Parshat Shlach, 3rd Portion (Numbers 14:8-14:25), June 10, 2014

It is curious that the Lord would care that people would believe in him. We think that leaders don't care if they are being followed, but in the case of the Lord this is not true.

It is curious too that G_d, who in this Parshat is said by Moses to be “slow to anger and abundantly kind, forgiving iniquity and transgression” would want to “strike them [the Egyptians] with a plague and annihilate them; then ... make you into a nation, greater and stronger than they.”

If I were to pick a G_d, it would not be one who would choose one people over another. Does the expression of this apparent injustice teach us what it feels to exhibit favouritism? 

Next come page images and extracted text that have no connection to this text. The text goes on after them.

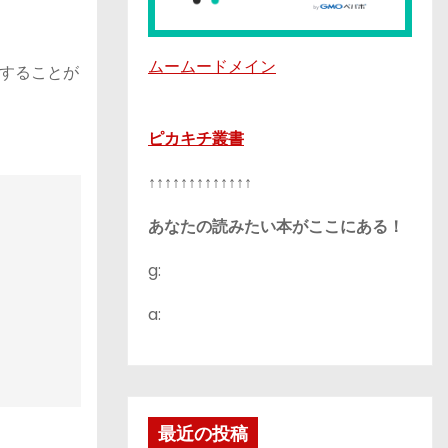
ムームードメイン
することが
ピカキチ叢書
↑↑↑↑↑↑↑↑↑↑↑↑↑
あなたの読みたい本がここにある！
g:
a:
最近の投稿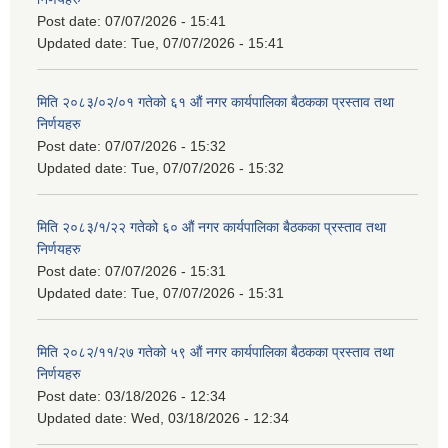
Post date:
07/07/2026 - 15:41
Updated date:
Tue, 07/07/2026 - 15:41
मिति २०८३/०२/०१ गतेको ६१ औं नगर कार्यपालिका बैठकका प्रस्ताव तथा
निर्णयहरु
Post date:
07/07/2026 - 15:32
Updated date:
Tue, 07/07/2026 - 15:32
मिति २०८३/१/२२ गतेको ६० औं नगर कार्यपालिका बैठकका प्रस्ताव तथा
निर्णयहरु
Post date:
07/07/2026 - 15:31
Updated date:
Tue, 07/07/2026 - 15:31
मिति २०८२/११/२७ गतेको ५९ औं नगर कार्यपालिका बैठकका प्रस्ताव तथा
निर्णयहरु
Post date:
03/18/2026 - 12:34
Updated date:
Wed, 03/18/2026 - 12:34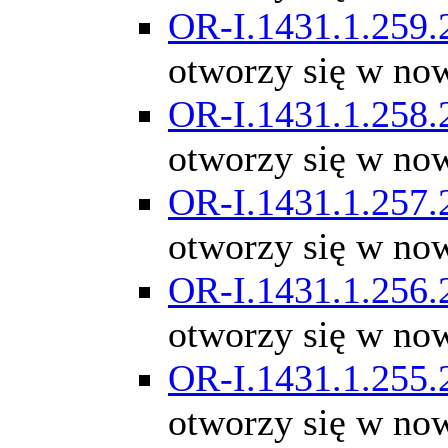
OR-I.1431.1.259.
otworzy się w no
OR-I.1431.1.258.
otworzy się w no
OR-I.1431.1.257.
otworzy się w no
OR-I.1431.1.256.
otworzy się w no
OR-I.1431.1.255.
otworzy się w no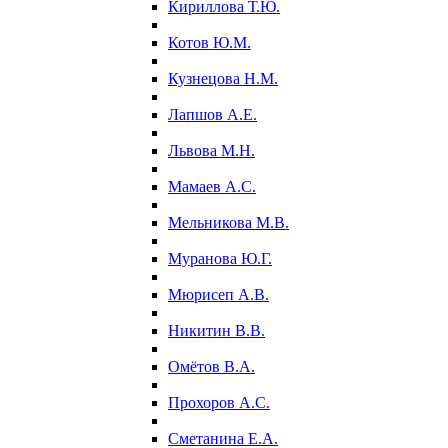
Кириллова Т.Ю.
Котов Ю.М.
Кузнецова Н.М.
Лапшов А.Е.
Львова М.Н.
Мамаев А.С.
Мельникова М.В.
Муранова Ю.Г.
Мюрисеп А.В.
Никитин В.В.
Омётов В.А.
Прохоров А.С.
Сметанина Е.А.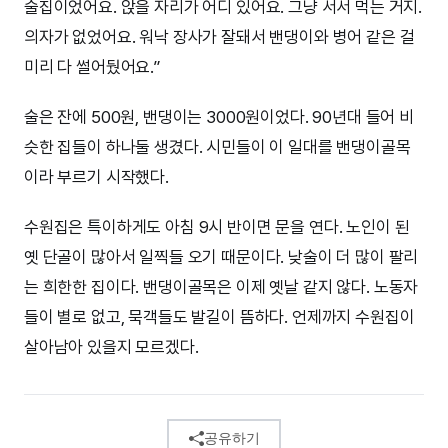
술집이었어요. 앉을 자리가 어디 있어요. 그냥 서서 먹는 거지.
의자가 없었어요. 워낙 장사가 잘돼서 밴댕이와 병어 같은 걸
미리 다 썰어뒀어요.”
술은 잔에 500원, 밴댕이는 3000원이었다. 90년대 들어 비
슷한 집들이 하나둘 생겼다. 시민들이 이 일대를 밴댕이골목
이라 부르기 시작했다.
수원집은 특이하게도 아침 9시 반이면 문을 연다. 노인이 된
옛 단골이 많아서 일찍들 오기 때문이다. 낮술이 더 많이 팔리
는 희한한 집이다. 밴댕이골목은 이제 옛날 같지 않다. 노동자
들이 별로 없고, 묵객들도 발길이 뜸하다. 언제까지 수원집이
살아남아 있을지 모르겠다.
공유하기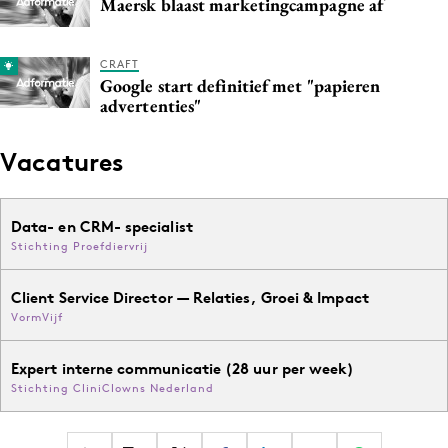
Maersk blaast marketingcampagne af
Media
Merkstrategie
CRAFT
PR
Google start definitief met "papieren
advertenties"
Programmatic
Purpose Marketing
Vacatures
Reputatie & crisis
Data- en CRM- specialist
Stichting Proefdiervrij
Client Service Director — Relaties, Groei & Impact
VormVijf
Expert interne communicatie (28 uur per week)
Stichting CliniClowns Nederland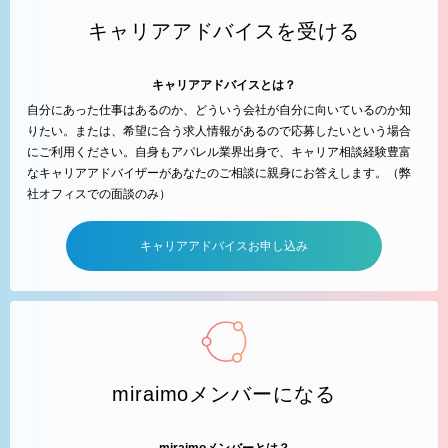
キャリアアドバイスを受ける
キャリアアドバイスとは？
自分にあった仕事はあるのか、どういう会社が自分に向いているのか知
りたい。または、希望に合う求人情報があるので応募したいという場合
にご利用ください。自身もアパレル業界出身で、キャリア相談経験豊富
なキャリアアドバイザーがあなたのご相談に親身にお答えします。（弊
社オフィスでの面談のみ）
キャリアアドバイスお申し込み
miraimoメンバーになる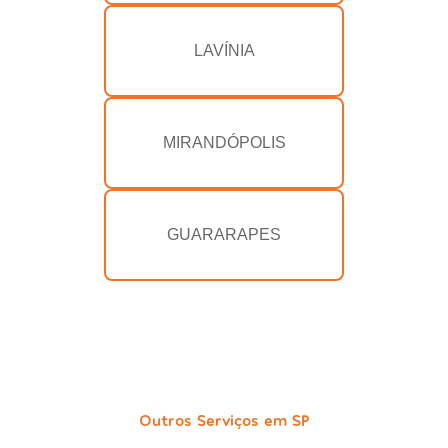
LAVÍNIA
MIRANDÓPOLIS
GUARARAPES
Outros Serviços em SP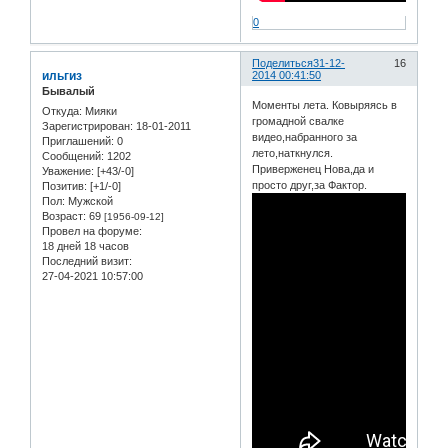
0
Поделиться
31-12-
16
ильгиз
2014 00:41:50
Бывалый
Моменты лета. Ковыряясь в
Откуда:
Мияки
громадной свалке
Зарегистрирован
: 18-01-2011
видео,набранного за
Приглашений:
0
лето,наткнулся.
Сообщений:
1202
Приверженец Нова,да и
Уважение:
[+43/-0]
просто друг,за Фактор.
Позитив:
[+1/-0]
Пол:
Мужской
Возраст:
69
[1956-09-12]
Провел на форуме:
18 дней 18 часов
Последний визит:
27-04-2021 10:57:00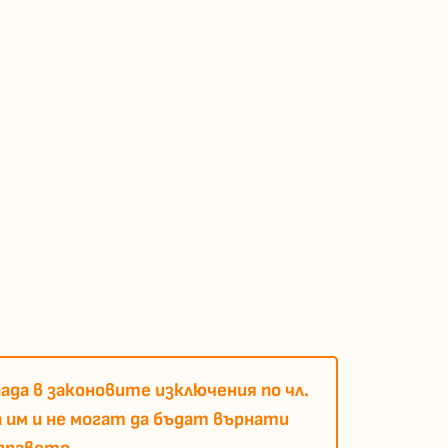
ада в законовите изключения по чл.
 им и не могат да бъдат върнати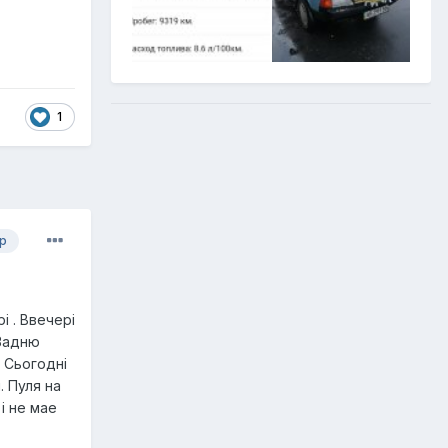
1
р
і . Ввечері
 Задню
 Сьогодні
. Пуля на
 і не мае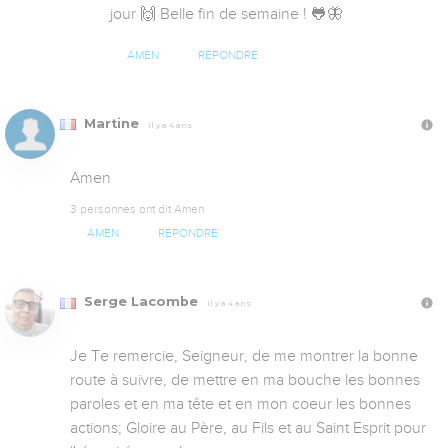
jour 🙌 Belle fin de semaine ! 🐸🦋
AMEN
RÉPONDRE
Martine
Il y a 4 ans
Amen
3 personnes ont dit Amen
AMEN
RÉPONDRE
Serge Lacombe
Il y a 4 ans
Je Te remercie, Seigneur, de me montrer la bonne 
route à suivre, de mettre en ma bouche les bonnes 
paroles et en ma tête et en mon coeur les bonnes 
actions; Gloire au Père, au Fils et au Saint Esprit pour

Tuesday, November 11, 2014

Parshat Shlach, 2nd Portion (Numbers 13:21-14:7), Monday, 11 Sivan 5774 / June 9, 2014

“The twelve spies went to Hamath to see if the Jews could move to this land. They return and report:

There we saw the giants, the sons of Anak, descended from the giants. In our eyes, we seemed like grasshoppers, and so we were in their eyes.”  —Numbers 13:33

On the other hand:

“6. Joshua the son of Nun and Caleb the son of Jephunneh, who were among those who had scouted the land, tore their clothes.

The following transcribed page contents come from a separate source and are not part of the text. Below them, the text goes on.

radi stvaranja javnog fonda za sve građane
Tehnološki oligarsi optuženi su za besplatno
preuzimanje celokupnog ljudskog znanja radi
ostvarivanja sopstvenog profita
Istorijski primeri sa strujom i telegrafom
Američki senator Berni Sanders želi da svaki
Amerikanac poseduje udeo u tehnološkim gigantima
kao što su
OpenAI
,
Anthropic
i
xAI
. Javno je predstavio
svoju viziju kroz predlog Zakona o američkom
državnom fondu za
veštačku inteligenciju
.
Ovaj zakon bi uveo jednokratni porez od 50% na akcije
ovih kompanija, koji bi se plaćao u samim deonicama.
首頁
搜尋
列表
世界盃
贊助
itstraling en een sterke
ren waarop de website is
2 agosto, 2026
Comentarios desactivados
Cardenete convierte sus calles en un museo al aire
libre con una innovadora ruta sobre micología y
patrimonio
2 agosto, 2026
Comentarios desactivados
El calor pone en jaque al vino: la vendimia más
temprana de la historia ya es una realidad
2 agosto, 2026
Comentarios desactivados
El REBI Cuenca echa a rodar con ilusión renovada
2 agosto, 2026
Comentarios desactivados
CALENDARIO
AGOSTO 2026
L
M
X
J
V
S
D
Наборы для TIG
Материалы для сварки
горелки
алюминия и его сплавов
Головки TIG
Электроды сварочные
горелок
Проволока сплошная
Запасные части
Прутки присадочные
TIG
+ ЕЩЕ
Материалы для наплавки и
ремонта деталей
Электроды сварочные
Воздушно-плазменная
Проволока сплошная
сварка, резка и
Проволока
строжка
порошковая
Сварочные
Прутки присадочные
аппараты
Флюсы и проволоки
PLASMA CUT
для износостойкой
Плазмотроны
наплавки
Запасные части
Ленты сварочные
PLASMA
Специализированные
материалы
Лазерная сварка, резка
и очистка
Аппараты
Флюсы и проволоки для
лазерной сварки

7. They spoke to the entire congregation of the children of Israel, saying, "The land we passed through to scout is an exceedingly good land.” —Numbers 14:6-7

One would think that if you had 12 spies and 10 gave one opinion and 2 the other, that the majority opinion would be correct. But it was not. Do we learn that fear skews our vision?

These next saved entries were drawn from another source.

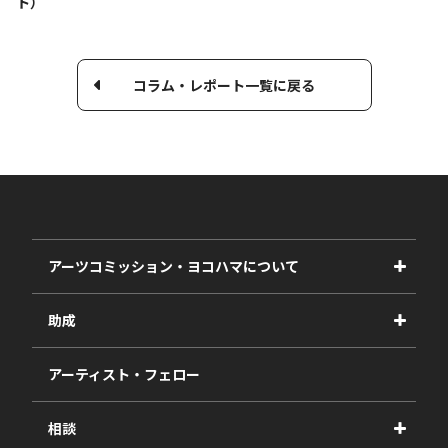
ト）
コラム・レポート一覧に戻る
アーツコミッション・ヨコハマについて
事業紹介
助成
事業報告書
2027年度
アーティスト・フェロー
2026年度
相談
2025年度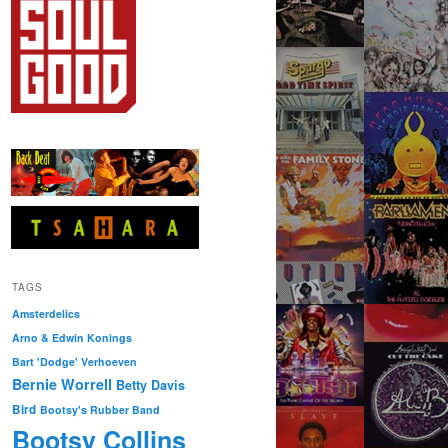
TAGS
Amsterdelics
Arno & Edwin Konings
Bart 'Dodge' Verhoeven
Bernie Worrell
Betty Davis
Bird
Bootsy's Rubber Band
Bootsy Collins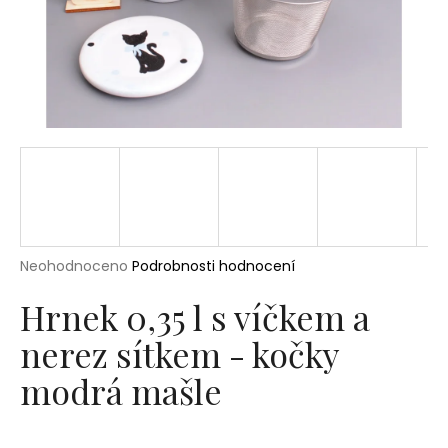
a
j
í
t
?
HLEDAT
Průměrné
Neohodnoceno
Podrobnosti hodnocení
hodnocení
produktu
Hrnek 0,35 l s víčkem a
D
je
o
nerez sítkem - kočky
0,0
p
z
modrá mašle
5
o
hvězdiček.
r
u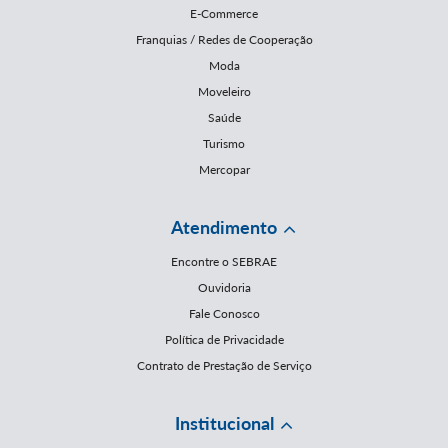
E-Commerce
Franquias / Redes de Cooperação
Moda
Moveleiro
Saúde
Turismo
Mercopar
Atendimento
Encontre o SEBRAE
Ouvidoria
Fale Conosco
Política de Privacidade
Contrato de Prestação de Serviço
Institucional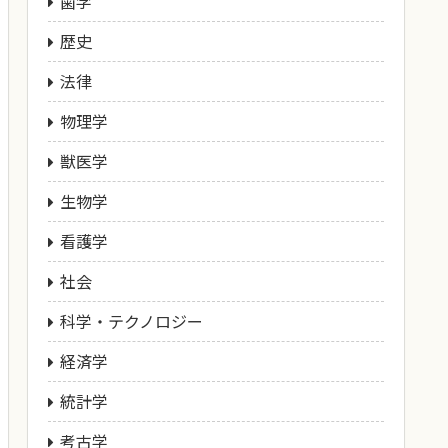
歯学
歴史
法律
物理学
獣医学
生物学
看護学
社会
科学・テクノロジー
経済学
統計学
考古学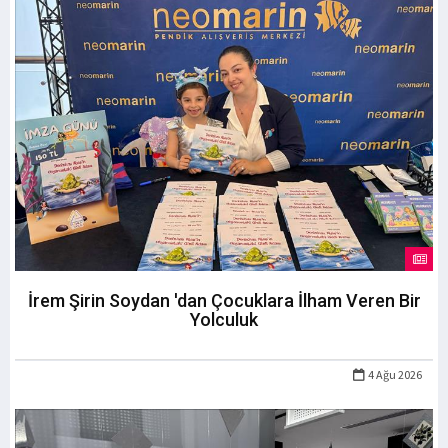
İrem Şirin Soydan 'dan Çocuklara İlham Veren Bir
Yolculuk
4 Ağu 2026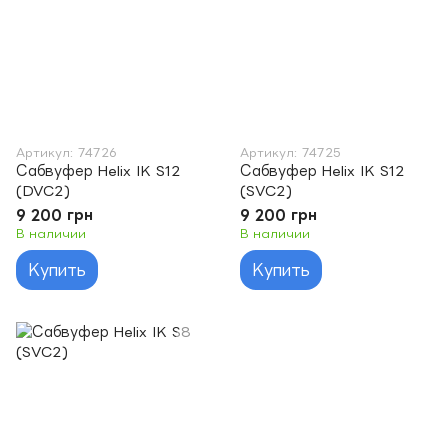
Артикул: 74726
Артикул: 74725
Сабвуфер Helix IK S12
Сабвуфер Helix IK S12
(DVC2)
(SVC2)
9 200 грн
9 200 грн
В наличии
В наличии
Купить
Купить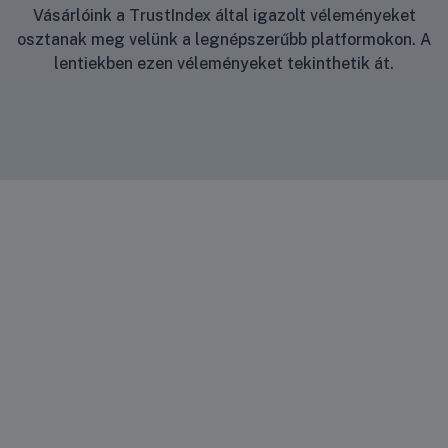
Vásárlóink a TrustIndex által igazolt véleményeket
osztanak meg velünk a legnépszerűbb platformokon. A
lentiekben ezen véleményeket tekinthetik át.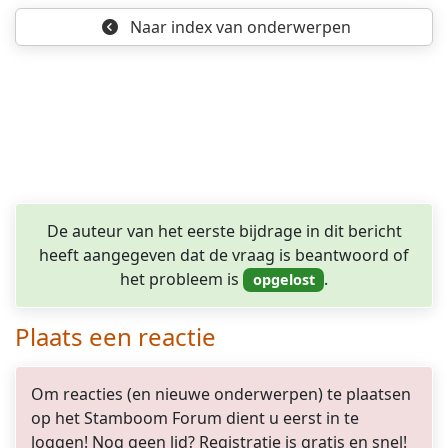
Naar index
van onderwerpen
De auteur van het eerste bijdrage in dit bericht
heeft aangegeven dat de vraag is beantwoord of
het probleem is
.
Plaats een reactie
Om reacties (en nieuwe onderwerpen) te plaatsen
op het Stamboom Forum dient u eerst in te
loggen! Nog geen lid? Registratie is gratis en snel!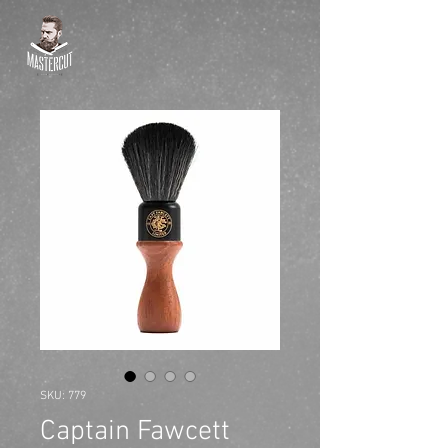
SKU: 779
Captain Fawcett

The idea of having 12 jurors go back 800 years to King Henry. Or do they go back to these times, though in this case the majority was wrong. In the recent election, many claimed that the majority was wrong. How do we determine who has wisdom?

So many lessons here: Don't listen to others. Our perceptions are tainted by our fears. The truth is not always apparent. Often the lessons in the Torah are in showing us the results of poor behavior or advice.

Monday, November 3, 2014

Parshat Shlach, 1st Portion (Numbers 13:1-13:20), June 8, 2014

“Send out for yourself men who will scout the Land of Canaan, which I am giving to the children of Israel. You shall send one man each for his father's tribe; each one shall be a chieftain in their midst.” —Numbers 13:2

“Moses sent them to scout the Land of Canaan, and he said to them, "Go up this way in the south and climb up the mountain.” —Numbers 13-17

To me, this is about finding one's place in the world. And it is also about our tendency to not see things as they are, but rather as we fear or wish they might be.

Joshua is called to scout as well, and, according to Sotah, Moses prays, “May God save you from the counsel of the spies.” Joshua is warned in the prayer that he may not want to listen to others, but rather to make his independent judgment. So Moses suspects that the spies reports may not be reliable.

Saturday, November 1, 2014

Parshat Behaalotecha, 7th Portion (Numbers 11:30-12:16), June 7, 2014

The people ask for meat, and God sends them quail from the sea. And the quail are at chest height so that they can catch them easily. And some of the quail kill the men, for God is angry at their craving.

In the next chapter, we discover that Miriam and Aaron spoke against Moses because he married a Cushite woman. Miriam learns about this inadvertently, but by relating what happened innocently is still punished for criticizing Moses. Aaron intentionally criticizes Moses which was worse. God gets mad at Miriam and Aaron, and causes an affliction (tzara'ath) on Miriam. Moses cries out to God to heal her. She was confined outside the camp for seven days and then could return.

Lessons: Don't speak poorly of another, even by accident.

And don't complain when you are released from slavery because you don't have meat. Take what you have.